Ink Tea Stone Leaf

A place to get the words out


Vocab 128 Part 17: Q

Welcome back to my weekly series, Vocab 128, in which I sit down with pen and paper and write 128 words beginning with the same letter, in more or less the order that I think of them, before scanning the page and posting it here. The result is a flex of my vocabulary muscles, an exposure of my handwriting to the world, and perhaps an insight into the psychology of my word associations.

Generally, I avoid words that are merely alternate forms of other words, and when I think of such a word I generally default to the appropriate noun form. Proper nouns I exclude as a rule (but we’ll see how that goes once I get to X).

Absolute shit show. After 52 words down, my brain simply melted into a puddle of Q-less goo. The bulk of the words following “quark” were written only after my wife read me a list of Q words.

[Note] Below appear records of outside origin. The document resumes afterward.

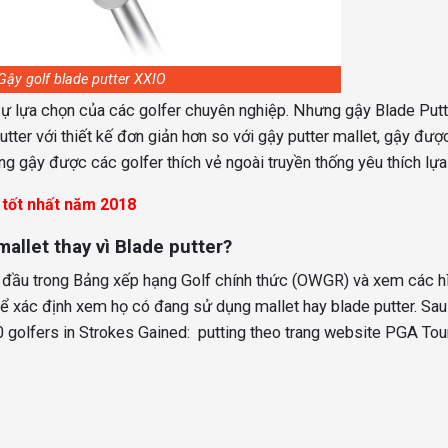
Gậy golf blade putter XXIO
sự lựa chọn của các golfer chuyên nghiệp. Nhưng gậy Blade Putt
utter với thiết kế đơn giản hơn so với gậy putter mallet, gậy đượ
ng gậy được các golfer thích vẻ ngoài truyền thống yêu thích lựa
 tốt nhất năm 2018
allet thay vì Blade putter?
g đầu trong Bảng xếp hạng Golf chính thức (OWGR) và xem các h
ể xác định xem họ có đang sử dụng mallet hay blade putter. Sa
 50 golfers in Strokes Gained: putting theo trang website PGA Tou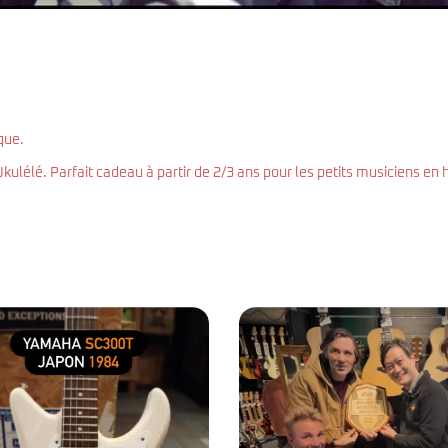
ique.
Ukulélé. Parfait cadeau à partir de 2/3 ans pour les petits musiciens en 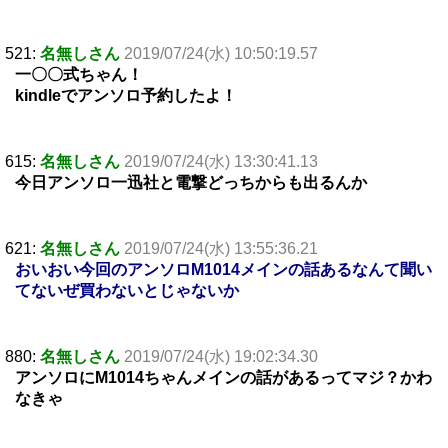
521:
名無しさん
2019/07/24(水) 10:50:19.57
一〇〇式ちゃん！
kindleでアンソロ予約したよ！
615:
名無しさん
2019/07/24(水) 13:30:41.13
今日アンソロ一迅社と電撃どっちからも出るんか
621:
名無しさん
2019/07/24(水) 13:55:36.21
おいおい今回のアンソロM1014メインの話あるなんて聞い
てないぜ買わないとじゃないか
880:
名無しさん
2019/07/24(水) 19:02:34.30
アンソロにM1014ちゃんメインの話があるってマジ？かわ
なきゃ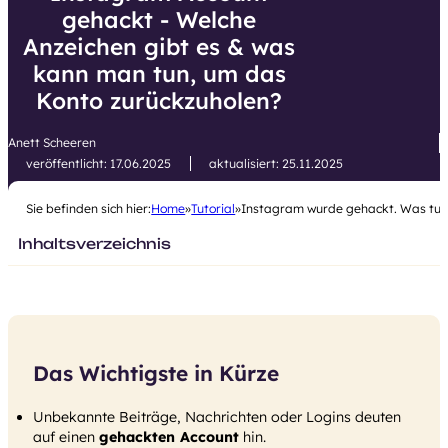
gehackt - Welche
Anzeichen gibt es & was
kann man tun, um das
Konto zurückzuholen?
Anett Scheeren
veröffentlicht: 17.06.2025
aktualisiert: 25.11.2025
Sie befinden sich hier:
Home
Tutorial
Instagram wurde gehackt. Was tun
Inhaltsverzeichnis
Das Wichtigste in Kürze
Unbekannte Beiträge, Nachrichten oder Logins deuten
auf einen
gehackten Account
hin.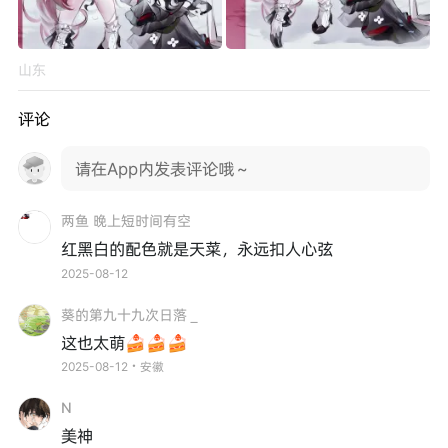
山东
评论
请在App内发表评论哦～
两鱼 晚上短时间有空
红黑白的配色就是天菜，永远扣人心弦
2025-08-12
葵的第九十九次日落＿
这也太萌🍰🍰🍰
2025-08-12・安徽
N
美神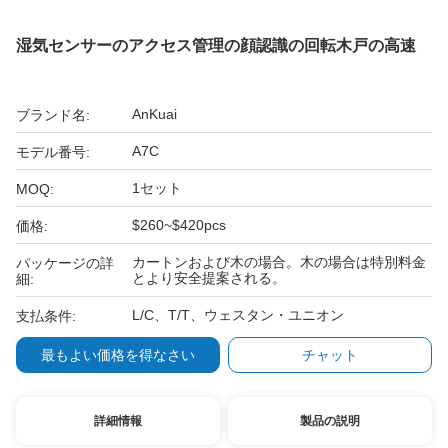
湿気センサーのアクセス管理の顔認識の回転木戸の高速
AnKuai
ブランド名:
A7C
モデル番号:
1セット
MOQ:
$260~$420pcs
価格:
カートンおよび木の場合。木の場合は特別料金
パッケージの詳
とより安全提案される。
細:
L/C、T/T、ウェスタン・ユニオン
支払条件:
最もよい価格を得なさい
チャット
詳細情報
製品の説明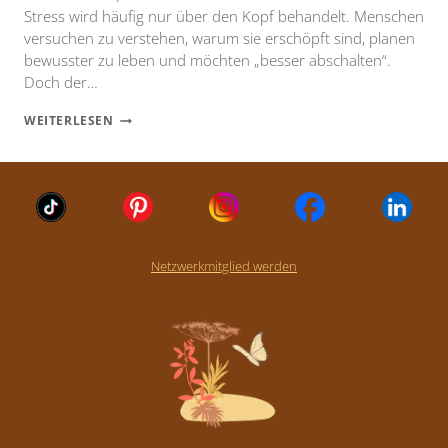
Stress wird häufig nur über den Kopf behandelt. Menschen
versuchen zu verstehen, warum sie erschöpft sind, planen
bewusster zu leben und möchten „besser abschalten“.
Doch der…
SHIATSU:
WEITERLESEN
SELBSTFÜRSORGE
FÜR
KÖRPER
UND
NERVENSYSTEM
Netzwerkmitglied werden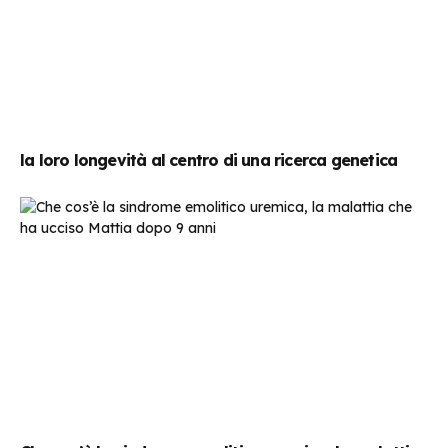
la loro longevità al centro di una ricerca genetica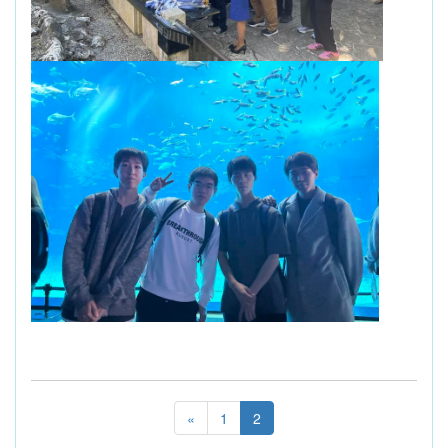
«
1
2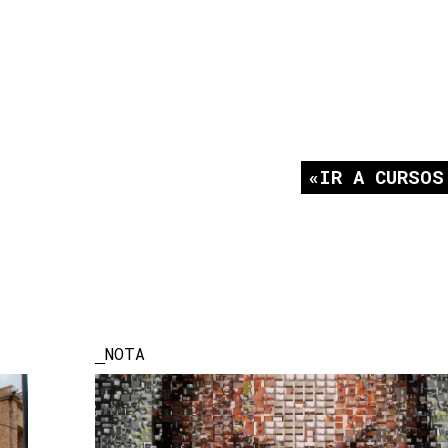
IR A CURSOS
NOTA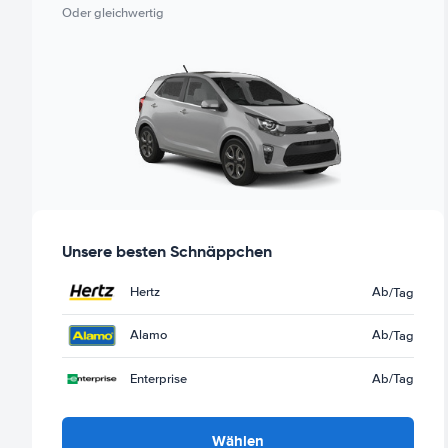
Oder gleichwertig
Unsere besten Schnäppchen
Hertz
Ab
/Tag
Alamo
Ab
/Tag
Enterprise
Ab
/Tag
Wählen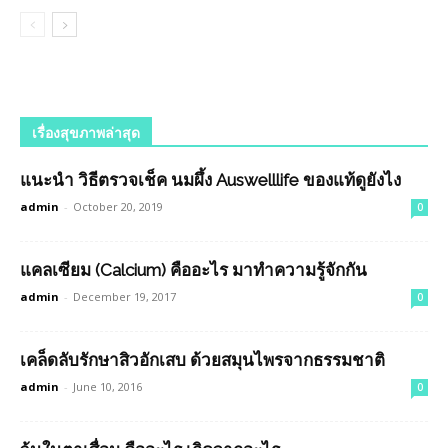
เรื่องสุขภาพล่าสุด
แนะนำ วิธีตรวจเช็ค นมผึ้ง Auswelllife ของแท้ดูยังไง
admin
-
October 20, 2019
0
แคลเซียม (Calcium) คืออะไร มาทำความรู้จักกัน
admin
-
December 19, 2017
0
เคล็ดลับรักษาสิวอักเสบ ด้วยสมุนไพรจากธรรมชาติ
admin
-
June 10, 2016
0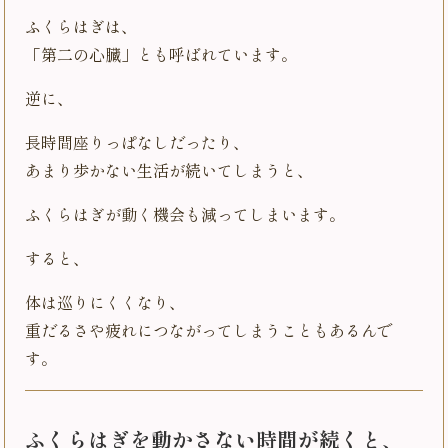
ふくらはぎは、
「第二の心臓」とも呼ばれています。
逆に、
長時間座りっぱなしだったり、
あまり歩かない生活が続いてしまうと、
ふくらはぎが動く機会も減ってしまいます。
すると、
体は巡りにくくなり、
重だるさや疲れにつながってしまうこともあるんで
す。
ふくらはぎを動かさない時間が続くと、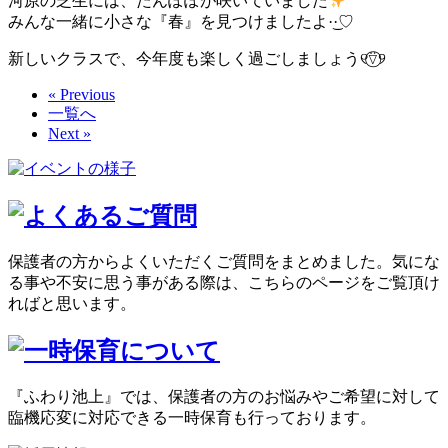
河原の芝生には、たんぽぽが咲いていました
みんな一緒に小さな『春』を見つけましたよ·͜·♡
新しいクラスで、今年度も楽しく過ごしましょう୧⍢⃝୨
« Previous
一覧へ
Next »
保護者の方からよくいただくご質問をまとめました。気にな
る事や不安に思う事がある際は、こちらのページをご覧頂け
ればと思います。
『ふわり池上』では、保護者の方のお悩みやご希望に対して
臨機応変に対応できる一時保育も行っております。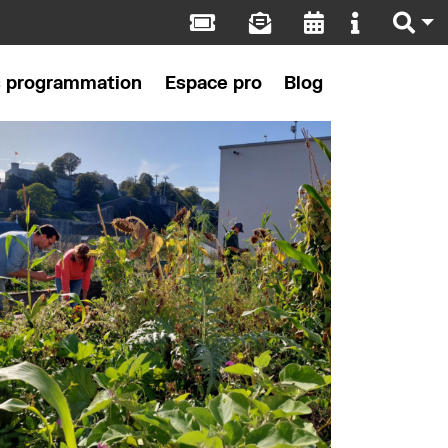
s programmation
Espace pro
Blog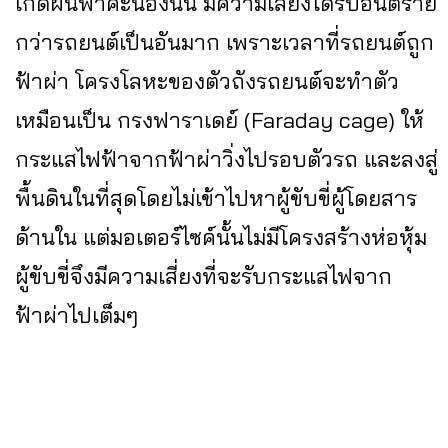
เกิดฝนฟ้าคะนองนั้น มีความเสี่ยงได้รับอันตราย
กว่ารถยนต์เป็นอันมาก เพราะเวลาที่รถยนต์ถูก
ฟ้าผ่า โครงโลหะของตัวถังรถยนต์จะทำตัว
เหมือนเป็น กรงฟาราเดย์ (Faraday cage) ให้
กระแสไฟฟ้าจากฟ้าผ่าวิ่งไปรอบตัวรถ และลงสู่
พื้นดินในที่สุดโดยไม่เข้าไปหาผู้ขับขี่ผู้โดยสาร
ด้านใน แต่มอเตอร์ไซค์นั้นไม่มีโครงสร้างห่อหุ้ม
ผู้ขับขี่จึงมีความเสี่ยงที่จะรับกระแสไฟจาก
ฟ้าผ่าไปเต็มๆ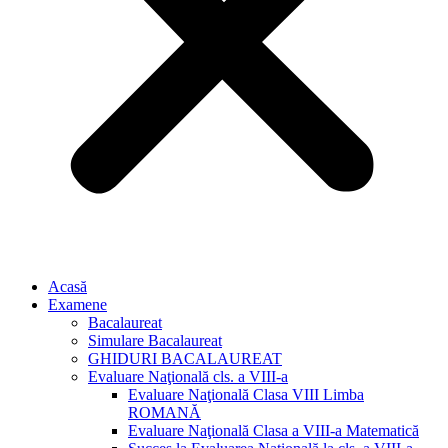
Acasă
Examene
Bacalaureat
Simulare Bacalaureat
GHIDURI BACALAUREAT
Evaluare Naţională cls. a VIII-a
Evaluare Naţională Clasa VIII Limba
ROMANĂ
Evaluare Naţională Clasa a VIII-a Matematică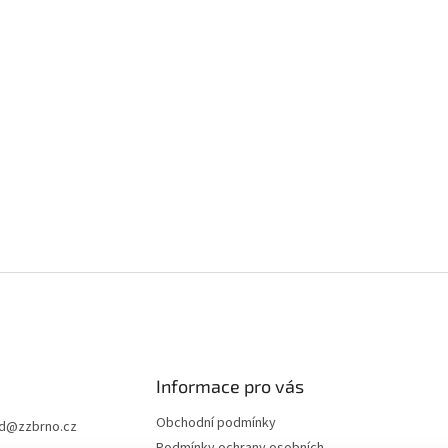
Informace pro vás
Obchodní podmínky
d
@
zzbrno.cz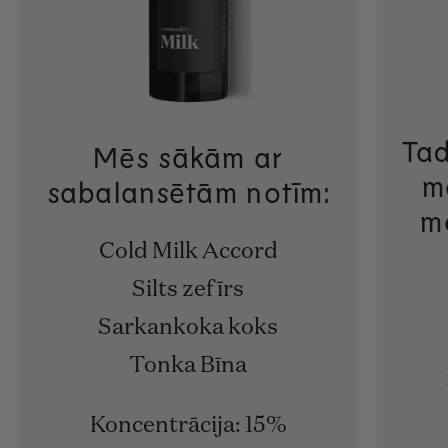
Tad
Mēs sākām ar
m
sabalansētām notīm:
m
Cold Milk Accord
Silts zefīrs
Sarkankoka koks
Tonka Bīna
Koncentrācija: 15%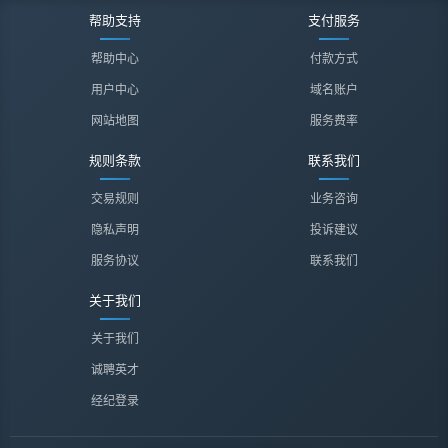
帮助支持
支付服务
帮助中心
付款方式
用户中心
域名账户
网站地图
服务费率
规则条款
联系我们
交易规则
业务咨询
隐私声明
投诉建议
服务协议
联系我们
关于我们
关于我们
诚聘英才
经纪登录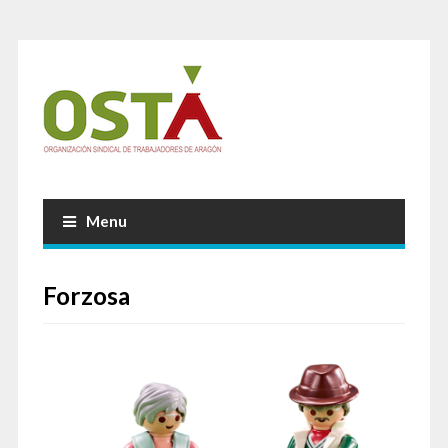
Menu
Forzosa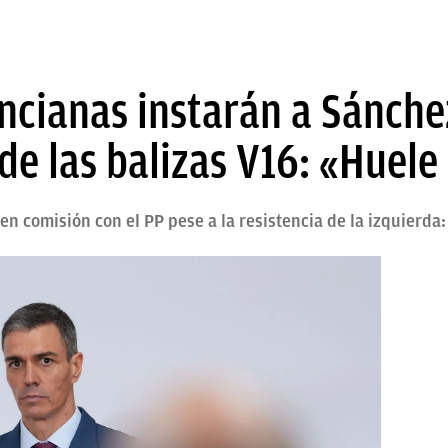
ncianas instarán a Sánche
de las balizas V16: «Huele
 en comisión con el PP pese a la resistencia de la izquierd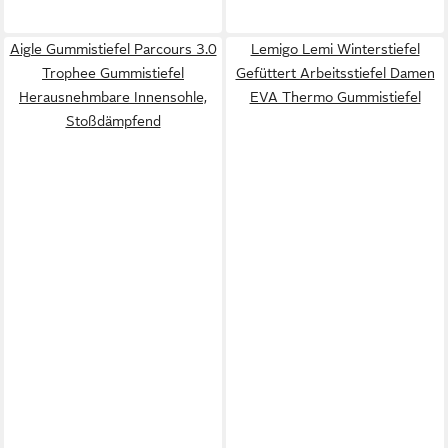
Aigle Gummistiefel Parcours 3.0
Lemigo Lemi Winterstiefel
Trophee Gummistiefel
Gefüttert Arbeitsstiefel Damen
Herausnehmbare Innensohle,
EVA Thermo Gummistiefel
Stoßdämpfend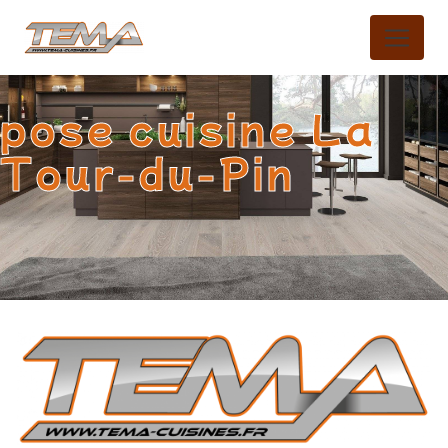
Panneau de gestion des cookies
pose cuisine La
Tour-du-Pin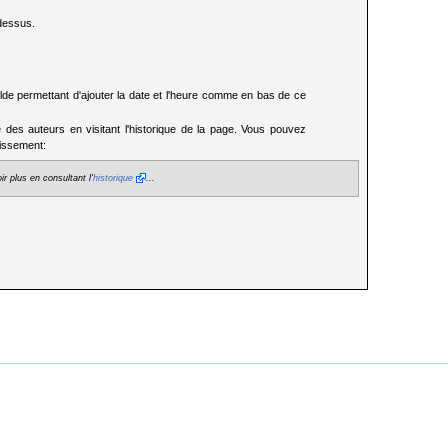
 dessus.
lde permettant d'ajouter la date et l'heure comme en bas de ce
te des auteurs en visitant l'historique de la page. Vous pouvez
tissement:
r plus en consultant l'
historique
...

When that proved insufficient, I pulled my dictionary off the shelf and began scanning for fun words, because there was no way in hell I was getting to 128.

Every word that I pulled out of my own brain has a star by it. That’s 65 words, one more than half. You may note several very common Q words without stars on the list; I remind you my brain was in a state of goo.

Have I any regrets? Perhaps not putting “quizzical” as a word separate from “quiz.” It seems like I ought to have.

My oddest difficulty was in coming up with words beginning with the prefix quasi-. Most of the examples I could think of were hyphenated, and it didn’t seem like they were usable for that reason (even as desperate as I was). I found one word where it was not and left it at that.

“Quatloo” is not in your dictionary. It is a fictional currency used in the Star Trek episode “The Gamesters of Triskelion.” I included it because I have no shame. Likewise Quenya is a fictional elvish language created by J.R.R. Tolkien, but I am not ashamed of that, because despite being fictional it is more real than a quatloo.

Don’t mix up your quokkas and your quaggas.

Q is just about the silliest looking letter there is, isn’t it?

This week’s definition from American Heritage Dictionary:

quince (kwĭns)

n.

1. A shrub or small tree (Cydonia oblonga) in the rose family, native to western Asia, having white or pink flowers and hard yellow pear-shaped fruit.

2. The aromatic, many-seeded fruit of this plant, usually used for jelly or in cooked dishes.


[Middle English quynce, pl. of quyn, quince, from Old French cooin, from Latin cotōneum (mālum), quince (fruit), probably variant of cydōnium, from Greek dialectal kudōnion (mālon), alteration (influenced by Kudōniā, Cydonia, an ancient city of northwest Crete) of kodumālon.]